Question

If $\sin x+\sin y=3\left( \cos y-\cos x \right)$, then the value of $\dfrac{\sin 3x}{\sin 3y}$
A. $1$
B. $-1$
C. $0$
D. None of these

Answer 1

Hint: In this problem we need to calculate the value of $\dfrac{\sin 3x}{\sin 3y}$ where we have given $\sin x+\sin y=3\left( \cos y-\cos x \right)$. Consider the given equation and rearrange the terms such that all the $x$ terms are at one place and all the $y$ terms are at one place. Now multiply the equation with a constant and use the trigonometric formulas $\sin \left( A+B \right)=\sin A\cos B+\sin B\cos A$, $\sin \left( A-B \right)=\sin A\cos B-\cos A\sin B$. On equating the equation, the trigonometric ratio $\sin $ is cancelled and we will get only angles. From this equation we can find the relation between the terms $x$ and $y$. Now use the obtained relation to calculate the required value.

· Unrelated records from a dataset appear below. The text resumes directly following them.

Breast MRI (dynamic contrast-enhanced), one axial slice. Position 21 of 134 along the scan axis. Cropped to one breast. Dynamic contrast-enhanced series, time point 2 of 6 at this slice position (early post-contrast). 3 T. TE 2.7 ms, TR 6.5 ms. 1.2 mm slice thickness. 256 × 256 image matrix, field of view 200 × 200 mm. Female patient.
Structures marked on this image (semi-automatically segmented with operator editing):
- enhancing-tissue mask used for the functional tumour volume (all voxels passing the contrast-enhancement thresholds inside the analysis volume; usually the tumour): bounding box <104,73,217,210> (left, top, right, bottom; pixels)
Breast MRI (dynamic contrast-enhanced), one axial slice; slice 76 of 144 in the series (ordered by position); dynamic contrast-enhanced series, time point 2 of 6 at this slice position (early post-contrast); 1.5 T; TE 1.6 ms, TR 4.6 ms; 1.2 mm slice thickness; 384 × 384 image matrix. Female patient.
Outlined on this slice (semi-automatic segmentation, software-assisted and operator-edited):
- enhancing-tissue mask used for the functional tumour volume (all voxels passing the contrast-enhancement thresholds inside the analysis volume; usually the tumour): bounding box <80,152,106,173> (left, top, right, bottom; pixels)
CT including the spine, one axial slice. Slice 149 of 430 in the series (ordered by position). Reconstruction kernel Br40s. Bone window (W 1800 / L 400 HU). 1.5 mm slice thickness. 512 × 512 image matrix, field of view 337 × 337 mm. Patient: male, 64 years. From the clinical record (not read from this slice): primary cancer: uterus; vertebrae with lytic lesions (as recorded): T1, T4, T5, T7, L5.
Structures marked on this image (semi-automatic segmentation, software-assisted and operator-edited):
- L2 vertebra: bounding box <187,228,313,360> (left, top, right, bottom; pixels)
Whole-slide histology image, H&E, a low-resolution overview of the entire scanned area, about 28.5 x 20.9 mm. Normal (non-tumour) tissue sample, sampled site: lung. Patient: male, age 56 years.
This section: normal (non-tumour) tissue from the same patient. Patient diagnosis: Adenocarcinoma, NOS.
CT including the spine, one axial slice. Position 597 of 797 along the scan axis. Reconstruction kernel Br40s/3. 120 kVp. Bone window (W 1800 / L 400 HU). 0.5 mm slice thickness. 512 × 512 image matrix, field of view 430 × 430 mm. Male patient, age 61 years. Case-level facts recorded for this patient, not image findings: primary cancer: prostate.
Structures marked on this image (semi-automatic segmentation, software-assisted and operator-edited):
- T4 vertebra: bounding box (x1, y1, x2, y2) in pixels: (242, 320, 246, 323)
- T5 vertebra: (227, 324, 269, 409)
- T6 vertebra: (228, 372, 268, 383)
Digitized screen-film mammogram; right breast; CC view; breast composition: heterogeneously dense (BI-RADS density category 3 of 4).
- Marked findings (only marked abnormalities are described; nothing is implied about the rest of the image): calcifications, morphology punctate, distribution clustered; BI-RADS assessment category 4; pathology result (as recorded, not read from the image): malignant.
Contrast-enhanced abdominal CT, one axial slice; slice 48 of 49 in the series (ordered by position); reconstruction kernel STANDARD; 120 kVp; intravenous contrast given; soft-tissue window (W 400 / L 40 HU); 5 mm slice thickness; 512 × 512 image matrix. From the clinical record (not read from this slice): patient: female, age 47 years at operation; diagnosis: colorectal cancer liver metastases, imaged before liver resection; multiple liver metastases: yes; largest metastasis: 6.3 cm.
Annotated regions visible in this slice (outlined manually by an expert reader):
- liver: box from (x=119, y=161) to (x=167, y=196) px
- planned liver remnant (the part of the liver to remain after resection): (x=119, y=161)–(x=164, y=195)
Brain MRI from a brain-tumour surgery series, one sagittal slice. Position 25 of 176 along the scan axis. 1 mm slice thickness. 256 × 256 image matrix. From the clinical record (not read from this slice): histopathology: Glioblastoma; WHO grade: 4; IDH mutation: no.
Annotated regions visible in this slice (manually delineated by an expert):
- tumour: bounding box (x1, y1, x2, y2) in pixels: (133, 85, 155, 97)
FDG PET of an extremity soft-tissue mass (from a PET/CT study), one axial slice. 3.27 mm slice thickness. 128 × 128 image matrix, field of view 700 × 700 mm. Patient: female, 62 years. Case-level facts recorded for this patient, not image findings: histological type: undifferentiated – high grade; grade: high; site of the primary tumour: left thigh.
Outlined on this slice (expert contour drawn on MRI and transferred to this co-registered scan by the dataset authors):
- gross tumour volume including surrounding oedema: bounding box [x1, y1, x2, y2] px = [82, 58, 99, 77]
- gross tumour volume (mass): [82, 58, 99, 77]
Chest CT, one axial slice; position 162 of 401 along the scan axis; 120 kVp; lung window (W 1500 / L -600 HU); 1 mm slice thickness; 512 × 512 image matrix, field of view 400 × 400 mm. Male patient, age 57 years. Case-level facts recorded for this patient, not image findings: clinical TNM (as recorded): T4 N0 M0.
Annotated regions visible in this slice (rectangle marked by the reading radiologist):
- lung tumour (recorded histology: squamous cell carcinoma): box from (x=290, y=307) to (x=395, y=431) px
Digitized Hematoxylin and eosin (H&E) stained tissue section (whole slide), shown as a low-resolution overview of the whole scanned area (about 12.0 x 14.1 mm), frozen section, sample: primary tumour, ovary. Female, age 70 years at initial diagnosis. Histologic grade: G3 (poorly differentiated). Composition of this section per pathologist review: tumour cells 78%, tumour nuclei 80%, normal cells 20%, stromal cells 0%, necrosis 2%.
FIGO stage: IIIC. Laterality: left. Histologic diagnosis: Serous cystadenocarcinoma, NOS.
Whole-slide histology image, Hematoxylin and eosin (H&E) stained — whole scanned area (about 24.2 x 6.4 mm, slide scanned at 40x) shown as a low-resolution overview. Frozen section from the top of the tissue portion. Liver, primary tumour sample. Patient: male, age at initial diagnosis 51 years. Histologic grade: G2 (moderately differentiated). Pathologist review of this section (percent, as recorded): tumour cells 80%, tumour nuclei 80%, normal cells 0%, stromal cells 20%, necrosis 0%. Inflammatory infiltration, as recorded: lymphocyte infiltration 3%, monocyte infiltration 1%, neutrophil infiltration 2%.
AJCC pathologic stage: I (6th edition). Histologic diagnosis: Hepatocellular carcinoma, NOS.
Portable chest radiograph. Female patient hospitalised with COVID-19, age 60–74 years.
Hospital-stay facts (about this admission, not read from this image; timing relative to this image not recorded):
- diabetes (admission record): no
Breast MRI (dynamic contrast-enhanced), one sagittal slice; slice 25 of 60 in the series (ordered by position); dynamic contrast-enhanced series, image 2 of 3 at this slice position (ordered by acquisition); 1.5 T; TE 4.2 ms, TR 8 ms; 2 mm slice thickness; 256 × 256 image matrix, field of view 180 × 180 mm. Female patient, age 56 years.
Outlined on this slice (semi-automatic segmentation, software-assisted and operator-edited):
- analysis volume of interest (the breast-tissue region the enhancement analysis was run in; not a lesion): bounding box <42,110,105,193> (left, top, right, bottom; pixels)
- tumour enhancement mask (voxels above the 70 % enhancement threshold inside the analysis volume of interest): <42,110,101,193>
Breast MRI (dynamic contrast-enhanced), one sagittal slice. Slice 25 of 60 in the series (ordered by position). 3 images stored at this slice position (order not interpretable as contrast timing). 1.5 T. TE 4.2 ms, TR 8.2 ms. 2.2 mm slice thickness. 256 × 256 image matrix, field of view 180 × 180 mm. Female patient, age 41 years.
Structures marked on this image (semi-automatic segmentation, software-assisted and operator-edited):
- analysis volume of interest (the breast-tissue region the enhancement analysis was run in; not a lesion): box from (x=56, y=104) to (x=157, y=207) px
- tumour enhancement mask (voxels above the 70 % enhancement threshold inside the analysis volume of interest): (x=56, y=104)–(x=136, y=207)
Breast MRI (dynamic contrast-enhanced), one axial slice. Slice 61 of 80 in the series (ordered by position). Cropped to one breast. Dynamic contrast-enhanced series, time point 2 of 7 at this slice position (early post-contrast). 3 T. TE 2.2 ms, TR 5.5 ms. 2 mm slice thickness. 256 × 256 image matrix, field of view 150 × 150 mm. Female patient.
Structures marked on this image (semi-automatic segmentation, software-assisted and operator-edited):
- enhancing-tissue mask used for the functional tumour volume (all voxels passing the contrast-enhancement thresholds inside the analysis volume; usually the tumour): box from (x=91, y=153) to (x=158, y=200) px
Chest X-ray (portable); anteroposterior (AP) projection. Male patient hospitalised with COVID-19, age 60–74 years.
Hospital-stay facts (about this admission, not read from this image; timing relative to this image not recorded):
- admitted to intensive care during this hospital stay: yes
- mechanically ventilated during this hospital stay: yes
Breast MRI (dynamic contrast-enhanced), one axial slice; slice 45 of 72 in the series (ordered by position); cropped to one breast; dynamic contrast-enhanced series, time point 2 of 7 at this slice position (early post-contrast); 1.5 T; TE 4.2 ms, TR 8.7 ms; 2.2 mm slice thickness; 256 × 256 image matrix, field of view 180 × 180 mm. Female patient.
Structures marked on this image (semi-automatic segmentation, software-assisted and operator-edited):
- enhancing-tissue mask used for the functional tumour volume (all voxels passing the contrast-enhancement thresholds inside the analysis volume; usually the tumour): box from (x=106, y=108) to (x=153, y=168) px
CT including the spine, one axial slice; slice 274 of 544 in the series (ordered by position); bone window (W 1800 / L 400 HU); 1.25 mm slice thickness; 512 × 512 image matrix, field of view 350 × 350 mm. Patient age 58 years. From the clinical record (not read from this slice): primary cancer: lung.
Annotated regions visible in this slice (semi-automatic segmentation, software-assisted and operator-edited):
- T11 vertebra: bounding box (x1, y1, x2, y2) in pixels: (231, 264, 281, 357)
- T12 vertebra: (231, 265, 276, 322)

Complete step by step answer:
Given that, $\sin x+\sin y=3\left( \cos y-\cos x \right)$
Apply distribution law of multiplication on the left-hand side of the above equation, then we will get
$\sin x+\sin y=3\cos y-3\cos x$
Rearrange the terms in the above equation so that all the $x$ terms are at one place and all the $y$ terms are at one place, then we will have
$\sin x+3\cos x=-\sin y+3\cos y$
Multiply the above equation with a constant $\dfrac{1}{\sqrt{{{1}^{2}}+{{3}^{2}}}}=\dfrac{1}{\sqrt{10}}$, then we will get
$\dfrac{1}{\sqrt{10}}\sin x+\dfrac{3}{\sqrt{10}}\cos x=-\dfrac{1}{\sqrt{10}}\sin y+\dfrac{3}{\sqrt{10}}\cos y$
Let us assume that $\sin \alpha =\dfrac{3}{\sqrt{10}}$, $\cos \alpha =\dfrac{1}{\sqrt{10}}$. Substituting these values in the above equation, then we will have
$\begin{align}
  & \cos \alpha \sin x+\sin \alpha \cos x=-\cos \alpha \sin y+\sin \alpha \cos y \\
 & \Rightarrow \sin x\cos \alpha +\sin \alpha \cos x=\sin \alpha \cos y-\cos \alpha \sin y \\
\end{align}$
Apply the trigonometric formulas $\sin \left( A+B \right)=\sin A\cos B+\sin B\cos A$, $\sin \left( A-B \right)=\sin A\cos B-\cos A\sin B$ in the above equation, then we will get
$\sin \left( x+\alpha \right)=\sin \left( \alpha -y \right)$
Equating on both sides of the above equation, then we will get
$x+\alpha =\alpha -y$
Cancelling the $\alpha $ which is on both sides of the above equation, then we will have
$x=-y$
Now considering the value $\dfrac{\sin 3x}{\sin 3y}$. Substituting $x=-y$ in the above value, then we will get
$\dfrac{\sin 3x}{\sin 3y}=\dfrac{\sin 3\left( -y \right)}{\sin 3y}$
We have the trigonometric formula $\sin \left( -\theta \right)=-\sin \theta $, applying this formula in the above equation, then we will have
$\begin{align}
  & \dfrac{\sin 3x}{\sin 3y}=\dfrac{-\sin 3y}{\sin 3y} \\
 & \therefore \dfrac{\sin 3x}{\sin 3y}=-1 \\
\end{align}$

So, the correct answer is “Option B”.

Note: In this problem we have only trigonometric ratio $\sin $, so we have used the formulas $\sin \left( A+B \right)=\sin A\cos B+\sin B\cos A$, $\sin \left( A-B \right)=\sin A\cos B-\cos A\sin B$ and $\sin \left( -\theta \right)=-\sin \theta $. This type of problems may also come with the trigonometric ratio $\cos $, then we need to use the formulas $\cos \left( A+B \right)=\cos A\cos B-\sin A\sin B$, $\cos \left( A-B \right)=\cos A\cos B+\sin A\sin B$, $\cos \left( -\theta \right)=\cos \theta $.